### Introduction
When you develop a variety of reusable Python packages or apps you soon will be facing the limits of git dependencies. And you don't want to release company / project specific packages to the public PyPI. Setting up a private PyPI server can be very time consuming and maintenance / backups are required. Can we use AWS CodeaArtifact to create our own package index?
### What is AWS CodeArtifact
AWS CodeArtifact is a hosted service from AWS which can hold several package formats, like npm, PyPI, Maven, NuGet and generic package formats. The PyPI feature is interesting as it allows us to package and distribute reusable Python applications properly. These packages (wheels) are installable with [pip](https://pip.pypa.io/) or [poetry](https://python-poetry.org/) (or any other python package manager which supports wheels and/or a PyPI server).
### When to use a private PyPI server
There are several reasons why packages with a (private) PyPI server could be beneficial:
- You can "compile" front-end artifacts (images, javascript, css etc) into (binary and/or compressed) assets and have them properly distributed inside a [wheel](https://peps.python.org/pep-0427/) (which is a Python Package). Otherwise you'll need to rebuild your assets when you install dependencies from source distributions (via git dependency links).
- The same goes for other artifacts, like translation files (no more binary `.mo` files in your repository!)
- You wrote Python extensions in another language like C(++) / Rust or any other language and you want to compile these only when you update the extensions.
- It speeds up your CI / CD pipeline: Reusable packages need to be build and released only once, instead of each time you need to build your project.

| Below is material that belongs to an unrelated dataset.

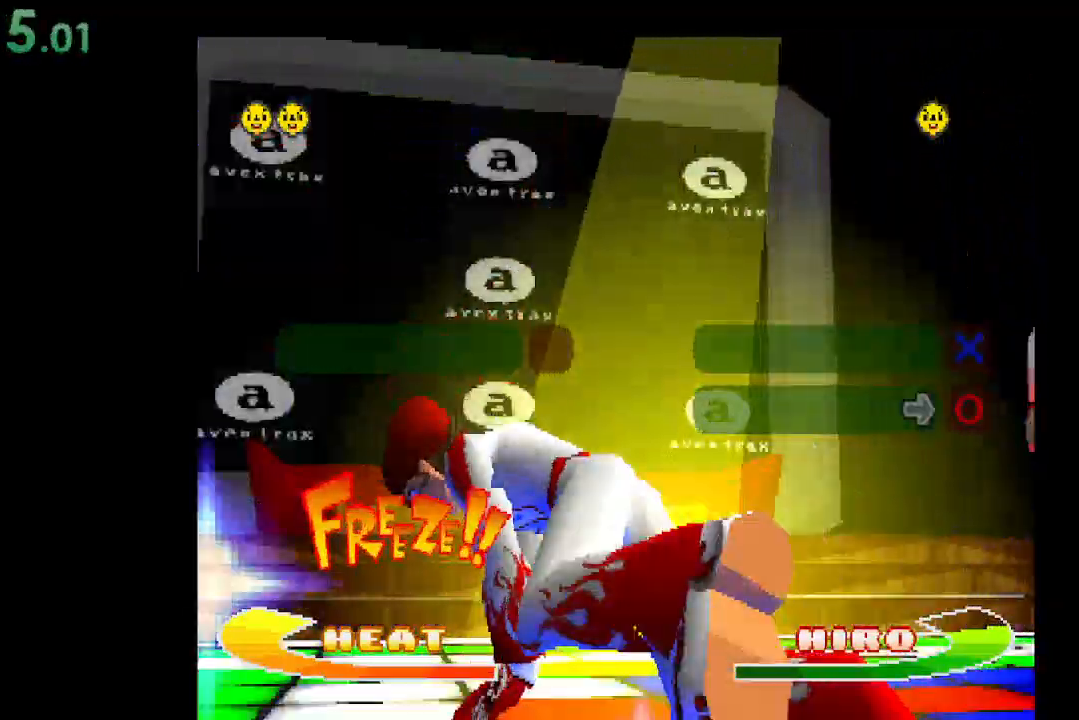
{"buttons": [], "events": []}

- It forces you to separate concerns: Reusable apps can also be tested in isolated sandboxes, making the code less dependent on your project requirements. A "package oriented mindset" is a sustainable way of managing software in the long term.
And there are many more advantages, like forcing you to implement (proper) versioning, implement (auto-)update strategies (dependabot) or even decide to open source one of your private packages.
### Create a new repository
Creating a new AWS Codeartifact repository is fairly simple from the AWS console: `CodeArtifact -> Create Repository`:
![AWS Codeartifact](/images/private-pypi-codeartifact.jpg)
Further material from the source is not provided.